De même, Na Chainkua Reindorf, dans une approche artistique novatrice, fait collaborer des œuvres sculpturales avec des matières organiques telles que des fils et des perles, créant ainsi un tissage, un filage et une couture. Cette fusion pluridisciplinaire, alliant pertinence et esthétique, dévoile un curieux mélange d’histoires et de techniques ouest-africaines. Pour Selly Raby Kane, cette fenêtre vers un futur assumé de la mémoire collective se matérialise à travers un film en réalité virtuelle présentant une capitale africaine fantasmée.
C’est ensuite au tour de Marie-Claire Messouma Manlanbien de communiquer sa perspective avant-gardiste de la mémoire commune.

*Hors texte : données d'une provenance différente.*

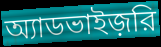
অ্যাডভাইজ়রি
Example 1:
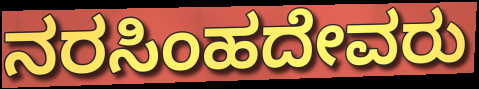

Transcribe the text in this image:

ನರಸಿಂಹದೇವರು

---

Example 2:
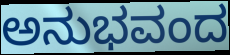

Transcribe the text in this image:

ಅನುಭವಂದ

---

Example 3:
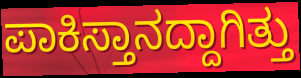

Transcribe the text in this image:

ಪಾಕಿಸ್ತಾನದ್ದಾಗಿತ್ತು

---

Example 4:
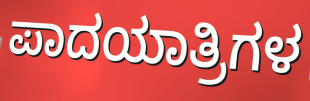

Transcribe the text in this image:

ಪಾದಯಾತ್ರಿಗಳ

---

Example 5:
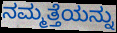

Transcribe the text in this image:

ನಮ್ಮತ್ತೆಯನ್ನು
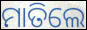
ମାତିଲେ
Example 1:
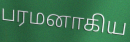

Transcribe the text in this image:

பரமனாகிய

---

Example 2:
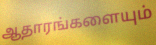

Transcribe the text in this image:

ஆதாரங்களையும்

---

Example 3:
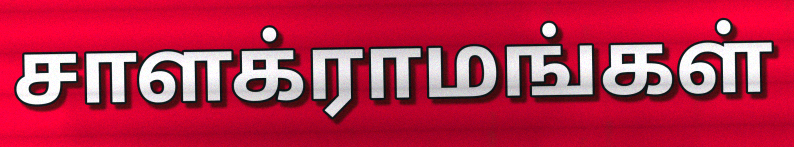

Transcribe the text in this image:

சாளக்ராமங்கள்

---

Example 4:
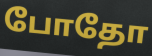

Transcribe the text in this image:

போதோ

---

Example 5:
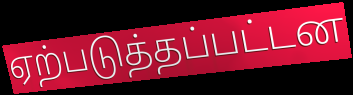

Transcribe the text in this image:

ஏற்படுத்தப்பட்டன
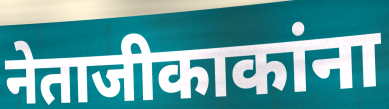
नेताजीकाकांना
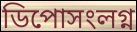
ডিপোসংলগ্ন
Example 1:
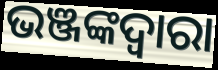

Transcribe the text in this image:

ଭଞ୍ଜଙ୍କଦ୍ୱାରା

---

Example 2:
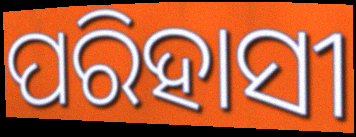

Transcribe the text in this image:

ପରିହାସୀ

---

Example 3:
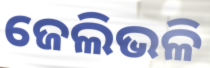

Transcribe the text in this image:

ଜେଲିଭଳି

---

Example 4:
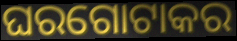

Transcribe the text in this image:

ଘରଗୋଟାକର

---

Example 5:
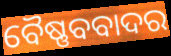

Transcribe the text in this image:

ବୈଷ୍ଣବବାଦର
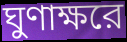
ঘুণাক্ষরে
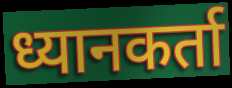
ध्यानकर्ता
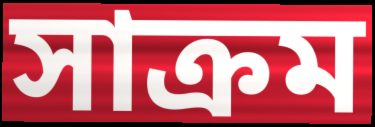
সাক্রম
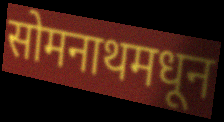
सोमनाथमधून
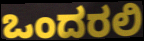
ಒಂದರಲಿ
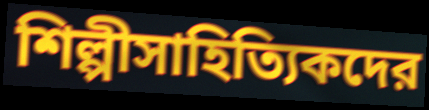
শিল্পীসাহিত্যিকদের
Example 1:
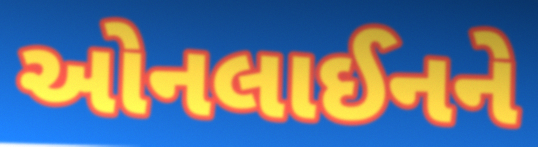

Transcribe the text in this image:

ઓનલાઈનને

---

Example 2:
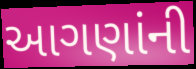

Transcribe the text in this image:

આગણાંની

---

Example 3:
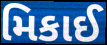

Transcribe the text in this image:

મિકાઈ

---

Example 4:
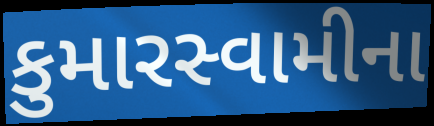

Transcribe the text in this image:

કુમારસ્વામીના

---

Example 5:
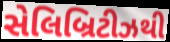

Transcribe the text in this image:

સેલિબ્રિટીઝથી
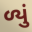
ળ્યું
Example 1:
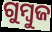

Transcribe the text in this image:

ଗୁମ୍ବୁଜ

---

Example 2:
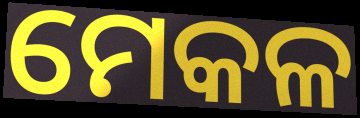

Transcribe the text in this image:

ମେକଳ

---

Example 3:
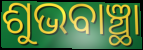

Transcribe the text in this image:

ଶୁଭବାଞ୍ଛା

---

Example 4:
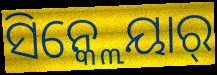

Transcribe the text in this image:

ସିନ୍କ୍ଲେୟାର୍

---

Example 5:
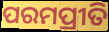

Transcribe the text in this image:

ପରମପ୍ରୀତି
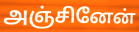
அஞ்சினேன்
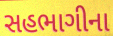
સહભાગીના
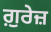
ਗ਼ੁਰੇਜ਼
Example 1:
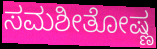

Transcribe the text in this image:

ಸಮಶೀತೋಷ್ಣ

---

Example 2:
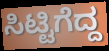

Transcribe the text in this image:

ಸಿಟ್ಟಿಗೆದ್ದ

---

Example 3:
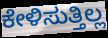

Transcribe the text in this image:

ಕೇಳಿಸುತ್ತಿಲ್ಲ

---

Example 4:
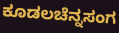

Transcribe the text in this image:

ಕೂಡಲಚೆನ್ನಸಂಗ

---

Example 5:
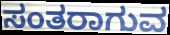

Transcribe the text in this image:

ಸಂತರಾಗುವ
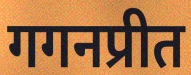
गगनप्रीत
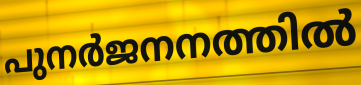
പുനർജനനത്തിൽ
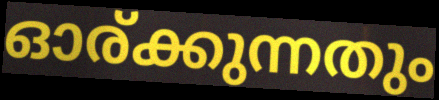
ഓര്ക്കുന്നതും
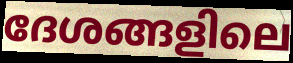
ദേശങ്ങളിലെ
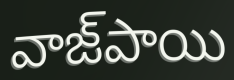
వాజ్‌పాయి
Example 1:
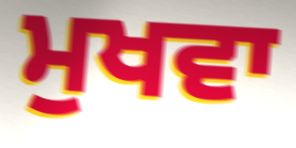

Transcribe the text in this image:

ਮੁਖਵਾ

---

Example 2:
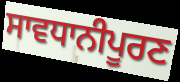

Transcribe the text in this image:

ਸਾਵਧਾਨੀਪੂਰਣ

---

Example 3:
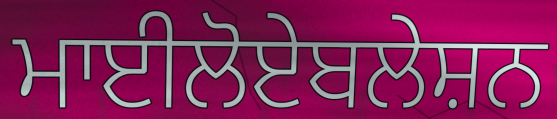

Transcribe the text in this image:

ਮਾਈਲੋਏਬਲੇਸ਼ਨ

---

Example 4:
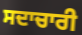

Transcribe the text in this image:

ਸਦਾਚਾਰੀ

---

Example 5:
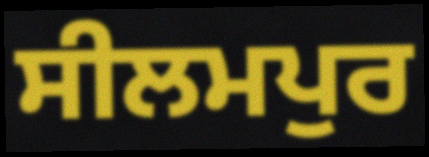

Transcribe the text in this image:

Suite à sa résidence à la Fondation H, elle réalise une sélection minutieuses d’éléments naturels tous contribuant à la matérialisation d’un récit, invitant le spectateur à réfléchir aux notions de respect et de «care » au sens d’attention et de soin. Quant à Joey Aresoa, elle présente une bibliothèque virtuelle créée de toutes pièces, servant de guide à toute personne désirant explorer des récits réels ou imaginaires, des témoignages d’une mémoire et d’un héritage à conserver, à respecter et à transmettre à travers les âges.
Enfin, Barbara Portailler clôture le parcours de l’exposition avec une œuvre collective et participative invitant chaque visiteur à écrire, à partir de lanières textiles, un mémo contenant un message à usage personnel ou universel. Cette initiative commune prend sa source dans l’imaginaire du public et participe à la création de la mémoire collective.